# Your assignment:
Retype the entries below word for word, leaving out every picture.

# Supplied material:
------------------------------------------------------------------------
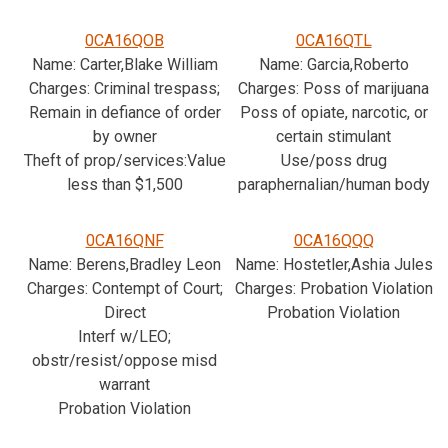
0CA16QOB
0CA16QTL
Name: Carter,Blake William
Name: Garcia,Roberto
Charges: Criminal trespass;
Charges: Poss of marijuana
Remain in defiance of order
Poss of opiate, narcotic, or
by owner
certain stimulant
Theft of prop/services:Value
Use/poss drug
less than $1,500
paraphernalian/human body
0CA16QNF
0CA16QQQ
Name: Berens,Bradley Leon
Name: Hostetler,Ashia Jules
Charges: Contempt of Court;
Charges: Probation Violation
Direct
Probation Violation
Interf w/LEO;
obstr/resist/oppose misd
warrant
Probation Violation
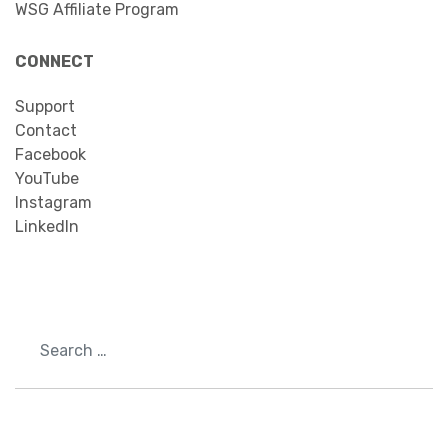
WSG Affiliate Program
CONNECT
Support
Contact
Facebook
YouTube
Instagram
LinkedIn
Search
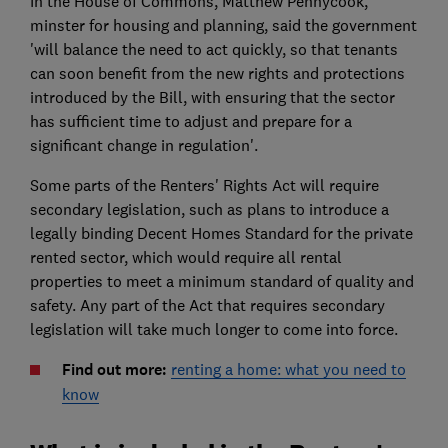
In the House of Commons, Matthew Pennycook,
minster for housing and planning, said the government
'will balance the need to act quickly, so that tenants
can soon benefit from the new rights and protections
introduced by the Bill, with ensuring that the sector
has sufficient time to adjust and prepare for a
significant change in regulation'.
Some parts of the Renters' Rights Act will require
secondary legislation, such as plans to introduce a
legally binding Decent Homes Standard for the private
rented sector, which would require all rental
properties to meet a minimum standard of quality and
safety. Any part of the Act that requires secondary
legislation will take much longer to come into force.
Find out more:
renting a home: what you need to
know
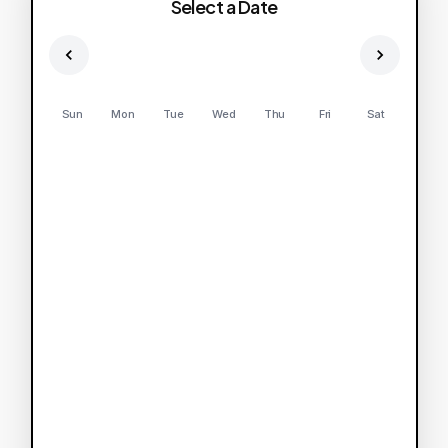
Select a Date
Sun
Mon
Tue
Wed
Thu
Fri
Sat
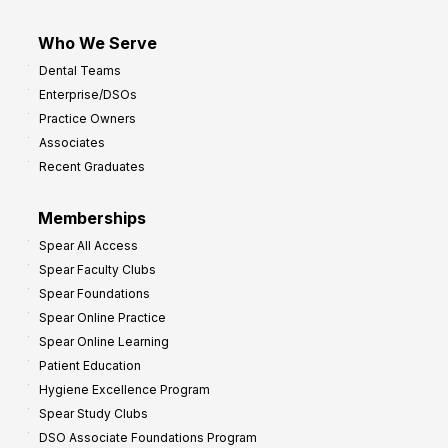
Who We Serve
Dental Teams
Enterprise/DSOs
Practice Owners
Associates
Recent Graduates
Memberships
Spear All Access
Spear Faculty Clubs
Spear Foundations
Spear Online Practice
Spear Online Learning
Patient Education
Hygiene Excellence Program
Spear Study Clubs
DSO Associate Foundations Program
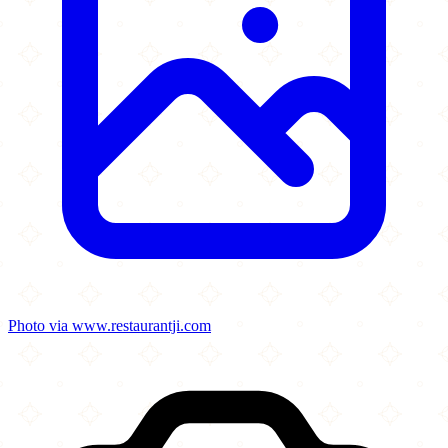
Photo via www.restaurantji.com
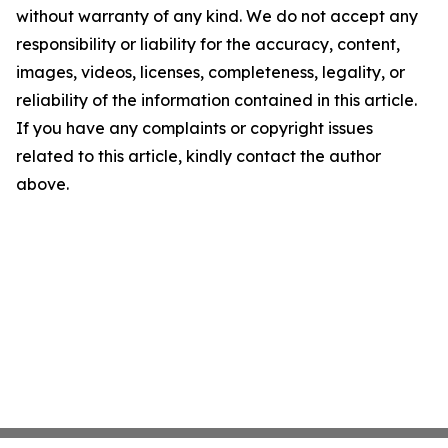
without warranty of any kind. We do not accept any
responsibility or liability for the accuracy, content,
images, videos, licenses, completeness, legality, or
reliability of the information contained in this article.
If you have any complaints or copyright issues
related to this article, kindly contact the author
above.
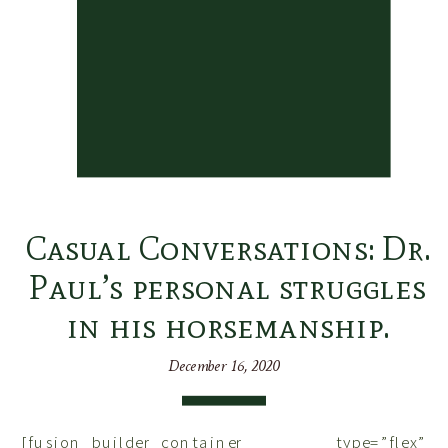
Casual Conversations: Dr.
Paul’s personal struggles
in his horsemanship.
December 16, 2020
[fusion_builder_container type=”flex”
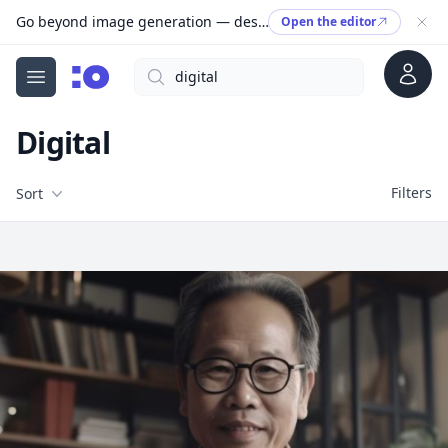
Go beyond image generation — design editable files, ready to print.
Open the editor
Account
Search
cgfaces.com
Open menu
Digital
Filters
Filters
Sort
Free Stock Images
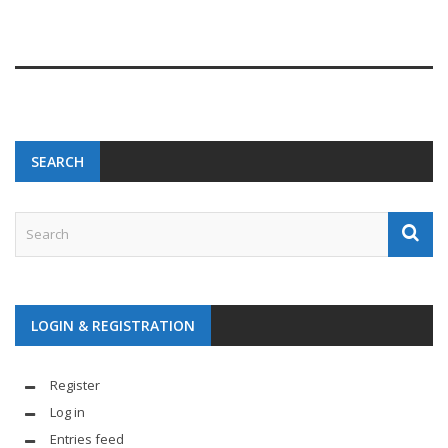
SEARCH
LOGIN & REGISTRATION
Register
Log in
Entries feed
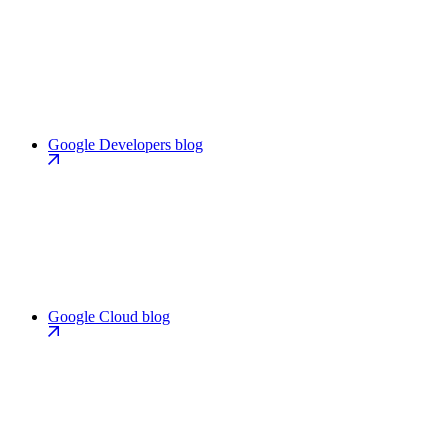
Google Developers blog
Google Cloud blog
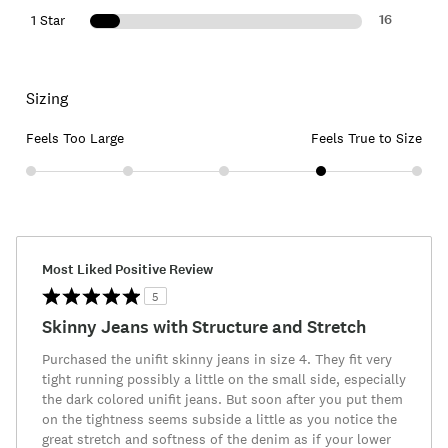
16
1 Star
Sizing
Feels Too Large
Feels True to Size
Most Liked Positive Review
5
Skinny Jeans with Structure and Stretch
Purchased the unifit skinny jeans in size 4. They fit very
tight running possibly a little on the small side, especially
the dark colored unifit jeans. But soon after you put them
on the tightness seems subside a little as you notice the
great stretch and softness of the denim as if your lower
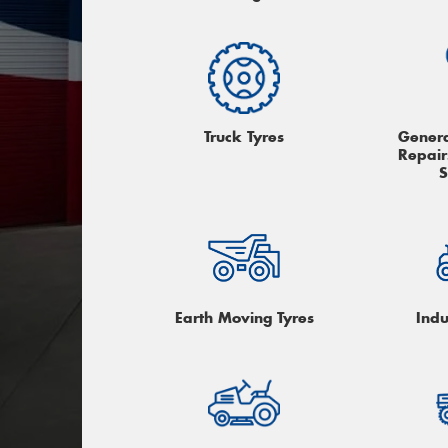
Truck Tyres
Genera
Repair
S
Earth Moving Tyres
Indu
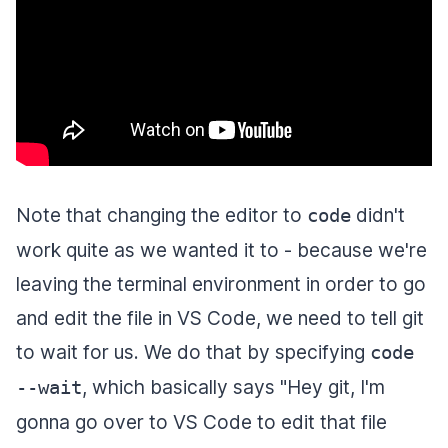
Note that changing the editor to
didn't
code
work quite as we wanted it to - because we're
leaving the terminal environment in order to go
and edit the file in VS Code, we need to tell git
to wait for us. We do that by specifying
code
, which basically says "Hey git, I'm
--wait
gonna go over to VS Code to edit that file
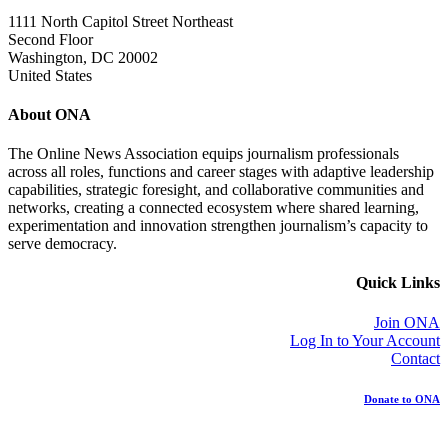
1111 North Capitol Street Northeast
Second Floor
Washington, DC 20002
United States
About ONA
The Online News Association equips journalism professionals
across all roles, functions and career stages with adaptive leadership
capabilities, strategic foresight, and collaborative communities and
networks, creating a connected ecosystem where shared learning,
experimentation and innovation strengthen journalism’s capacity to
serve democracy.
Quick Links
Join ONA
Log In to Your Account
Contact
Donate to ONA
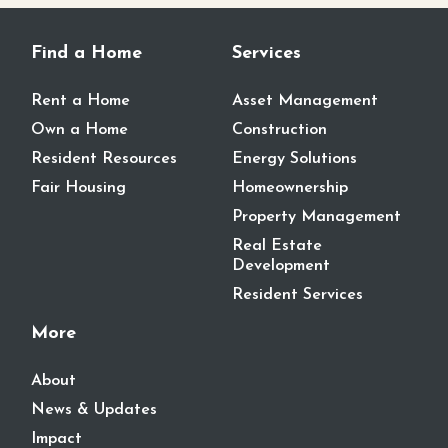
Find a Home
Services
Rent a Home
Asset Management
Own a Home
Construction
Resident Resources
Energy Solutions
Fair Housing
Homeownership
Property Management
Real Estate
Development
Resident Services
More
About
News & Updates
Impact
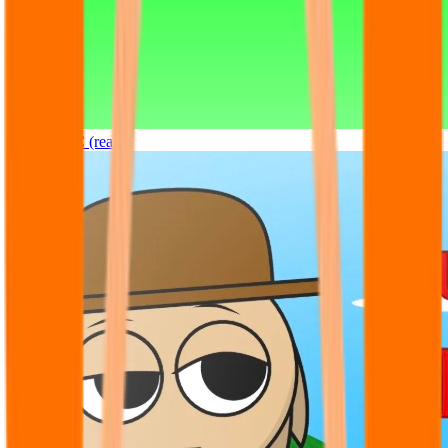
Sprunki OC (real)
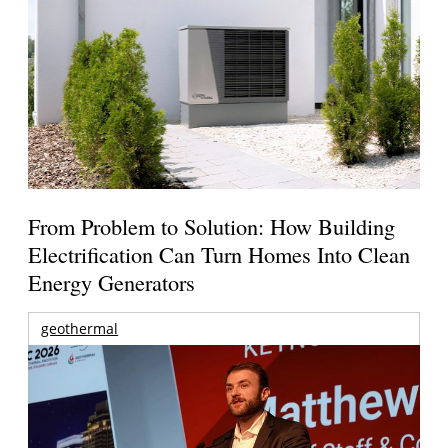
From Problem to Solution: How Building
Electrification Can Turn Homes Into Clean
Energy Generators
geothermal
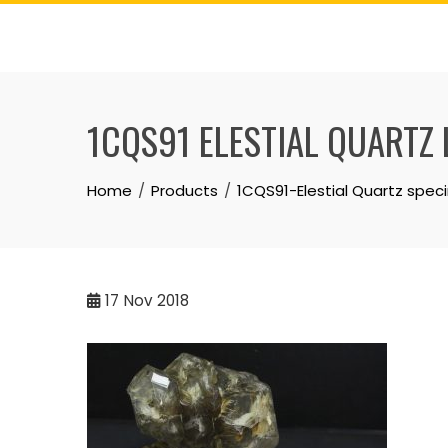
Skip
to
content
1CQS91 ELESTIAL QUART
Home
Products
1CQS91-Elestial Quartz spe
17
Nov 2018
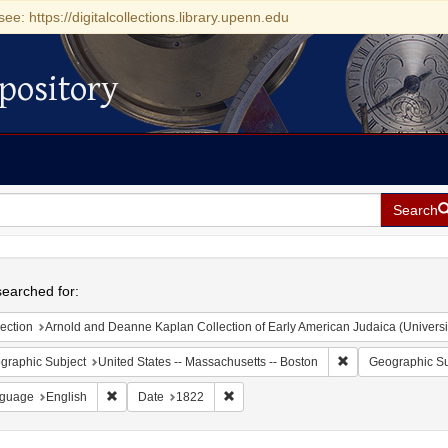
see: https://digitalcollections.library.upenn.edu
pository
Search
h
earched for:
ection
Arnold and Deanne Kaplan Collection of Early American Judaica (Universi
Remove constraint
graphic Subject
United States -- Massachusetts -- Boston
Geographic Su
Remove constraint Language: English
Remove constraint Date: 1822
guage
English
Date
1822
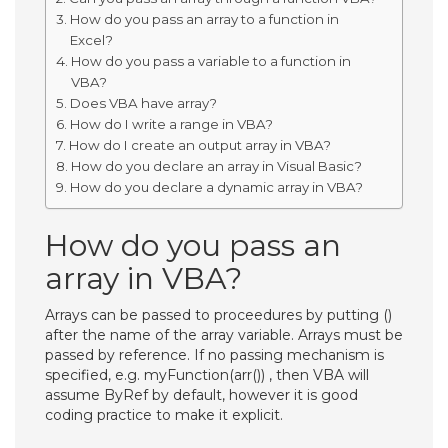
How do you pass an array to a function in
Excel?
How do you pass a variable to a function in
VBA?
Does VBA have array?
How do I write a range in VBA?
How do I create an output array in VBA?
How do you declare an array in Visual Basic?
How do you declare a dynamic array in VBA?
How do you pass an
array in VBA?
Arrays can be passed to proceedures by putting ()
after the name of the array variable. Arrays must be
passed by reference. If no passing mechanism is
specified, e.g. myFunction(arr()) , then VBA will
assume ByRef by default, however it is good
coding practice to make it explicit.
------------------------------------------------------------------------
# Written answer:
0CA16QOB
0CA16QTL
Name: Carter,Blake William
Name: Garcia,Roberto
Charges: Criminal trespass;
Charges: Poss of marijuana
Remain in defiance of order
Poss of opiate, narcotic, or
by owner
certain stimulant
Theft of prop/services:Value
Use/poss drug
less than $1,500
paraphernalian/human body
0CA16QNF
0CA16QQQ
Name: Berens,Bradley Leon
Name: Hostetler,Ashia Jules
Charges: Contempt of Court;
Charges: Probation Violation
Direct
Probation Violation
Interf w/LEO;
obstr/resist/oppose misd
warrant
Probation Violation
WSG Affiliate Program
CONNECT
Support
Contact
Facebook
YouTube
Instagram
LinkedIn
Search
In the House of Commons, Matthew Pennycook,
minster for housing and planning, said the government
'will balance the need to act quickly, so that tenants
can soon benefit from the new rights and protections
introduced by the Bill, with ensuring that the sector
has sufficient time to adjust and prepare for a
significant change in regulation'.
Some parts of the Renters' Rights Act will require
secondary legislation, such as plans to introduce a
legally binding Decent Homes Standard for the private
rented sector, which would require all rental
properties to meet a minimum standard of quality and
safety. Any part of the Act that requires secondary
legislation will take much longer to come into force.
Find out more:
renting a home: what you need to
know
Select a Date
Sun
Mon
Tue
Wed
Thu
Fri
Sat
Who We Serve
Dental Teams
Enterprise/DSOs
Practice Owners
Associates
Recent Graduates
Memberships
Spear All Access
Spear Faculty Clubs
Spear Foundations
Spear Online Practice
Spear Online Learning
Patient Education
Hygiene Excellence Program
Spear Study Clubs
DSO Associate Foundations Program
Photo via www.restaurantji.com
without warranty of any kind. We do not accept any
responsibility or liability for the accuracy, content,
images, videos, licenses, completeness, legality, or
reliability of the information contained in this article.
If you have any complaints or copyright issues
related to this article, kindly contact the author
above.
Casual Conversations: Dr.
Paul’s personal struggles
in his horsemanship.
December 16, 2020
[fusion_builder_container type=”flex”
Go beyond image generation — design editable files, ready to print.
Open the editor
Account
Search
cgfaces.com
Open menu
Digital
Filters
Filters
Sort
Free Stock Images
SEARCH
LOGIN & REGISTRATION
Register
Log in
Entries feed
Google Developers blog
Google Cloud blog
16
1 Star
Sizing
Feels Too Large
Feels True to Size
Most Liked Positive Review
5
Skinny Jeans with Structure and Stretch
Purchased the unifit skinny jeans in size 4. They fit very
tight running possibly a little on the small side, especially
the dark colored unifit jeans. But soon after you put them
on the tightness seems subside a little as you notice the
great stretch and softness of the denim as if your lower
Truck Tyres
Genera
Repair
S
Earth Moving Tyres
Indu
Note that changing the editor to
didn't
code
work quite as we wanted it to - because we're
leaving the terminal environment in order to go
and edit the file in VS Code, we need to tell git
to wait for us. We do that by specifying
code
, which basically says "Hey git, I'm
--wait
gonna go over to VS Code to edit that file
1111 North Capitol Street Northeast
Second Floor
Washington, DC 20002
United States
About ONA
The Online News Association equips journalism professionals
across all roles, functions and career stages with adaptive leadership
capabilities, strategic foresight, and collaborative communities and
networks, creating a connected ecosystem where shared learning,
experimentation and innovation strengthen journalism’s capacity to
serve democracy.
Quick Links
Join ONA
Log In to Your Account
Contact
Donate to ONA
Find a Home
Services
Rent a Home
Asset Management
Own a Home
Construction
Resident Resources
Energy Solutions
Fair Housing
Homeownership
Property Management
Real Estate
Development
Resident Services
More
About
News & Updates
Impact
Sprunki OC (real)
From Problem to Solution: How Building
Electrification Can Turn Homes Into Clean
Energy Generators
geothermal
Skip
to
content
1CQS91 ELESTIAL QUART
Home
Products
1CQS91-Elestial Quartz spe
17
Nov 2018
see: https://digitalcollections.library.upenn.edu
pository
Search
h
earched for:
ection
Arnold and Deanne Kaplan Collection of Early American Judaica (Universi
Remove constraint
graphic Subject
United States -- Massachusetts -- Boston
Geographic Su
Remove constraint Language: English
Remove constraint Date: 1822
guage
English
Date
1822
How do you pass an array to a function in
Excel?
How do you pass a variable to a function in
VBA?
Does VBA have array?
How do I write a range in VBA?
How do I create an output array in VBA?
How do you declare an array in Visual Basic?
How do you declare a dynamic array in VBA?
How do you pass an
array in VBA?
Arrays can be passed to proceedures by putting ()
after the name of the array variable. Arrays must be
passed by reference. If no passing mechanism is
specified, e.g. myFunction(arr()) , then VBA will
assume ByRef by default, however it is good
coding practice to make it explicit.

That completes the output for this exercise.